### Work required:
Write out the text of every entry below word for word, leaving out the pictures.

### Entries shown:
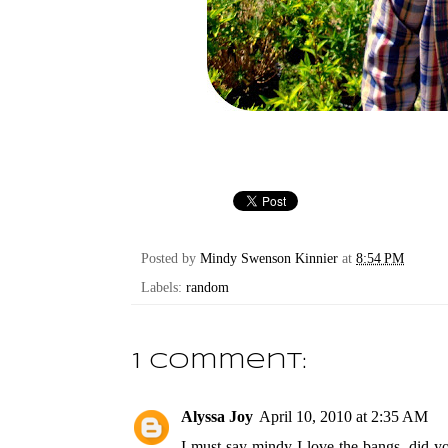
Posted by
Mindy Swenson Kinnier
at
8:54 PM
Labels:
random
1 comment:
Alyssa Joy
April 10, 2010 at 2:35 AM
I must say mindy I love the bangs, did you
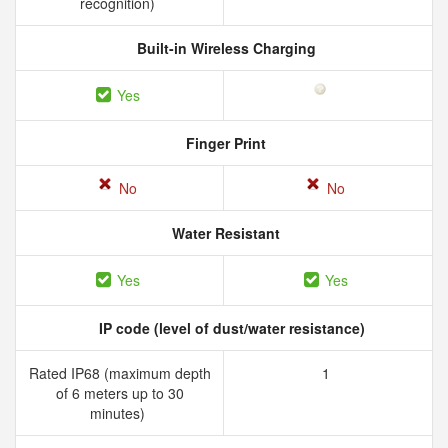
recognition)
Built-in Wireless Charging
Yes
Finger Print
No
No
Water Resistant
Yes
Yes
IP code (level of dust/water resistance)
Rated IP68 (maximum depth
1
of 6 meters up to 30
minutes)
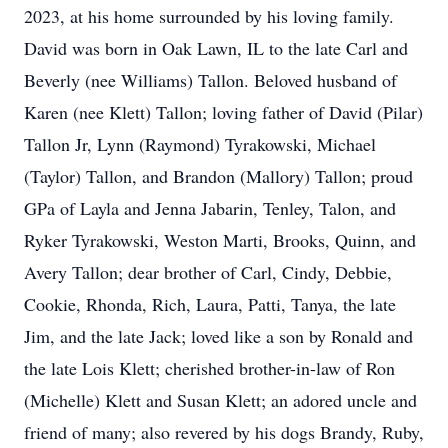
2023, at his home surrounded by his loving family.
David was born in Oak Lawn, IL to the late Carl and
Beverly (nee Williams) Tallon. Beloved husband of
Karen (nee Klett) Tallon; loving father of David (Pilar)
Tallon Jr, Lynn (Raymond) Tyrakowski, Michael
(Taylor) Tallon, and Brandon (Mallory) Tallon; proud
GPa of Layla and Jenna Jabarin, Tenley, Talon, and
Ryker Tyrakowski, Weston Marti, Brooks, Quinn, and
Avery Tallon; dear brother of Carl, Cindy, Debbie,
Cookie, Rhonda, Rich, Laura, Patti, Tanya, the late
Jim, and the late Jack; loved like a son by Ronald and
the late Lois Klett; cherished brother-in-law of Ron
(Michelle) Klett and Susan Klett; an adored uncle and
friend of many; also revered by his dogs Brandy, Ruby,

### Task solution:
Posted by
Mindy Swenson Kinnier
at
8:54 PM
Labels:
random
1 comment:
Alyssa Joy
April 10, 2010 at 2:35 AM
I must say mindy I love the bangs, did you
recognition)
Built-in Wireless Charging
Yes
Finger Print
No
No
Water Resistant
Yes
Yes
IP code (level of dust/water resistance)
Rated IP68 (maximum depth
1
of 6 meters up to 30
minutes)
2023, at his home surrounded by his loving family.
David was born in Oak Lawn, IL to the late Carl and
Beverly (nee Williams) Tallon. Beloved husband of
Karen (nee Klett) Tallon; loving father of David (Pilar)
Tallon Jr, Lynn (Raymond) Tyrakowski, Michael
(Taylor) Tallon, and Brandon (Mallory) Tallon; proud
GPa of Layla and Jenna Jabarin, Tenley, Talon, and
Ryker Tyrakowski, Weston Marti, Brooks, Quinn, and
Avery Tallon; dear brother of Carl, Cindy, Debbie,
Cookie, Rhonda, Rich, Laura, Patti, Tanya, the late
Jim, and the late Jack; loved like a son by Ronald and
the late Lois Klett; cherished brother-in-law of Ron
(Michelle) Klett and Susan Klett; an adored uncle and
friend of many; also revered by his dogs Brandy, Ruby,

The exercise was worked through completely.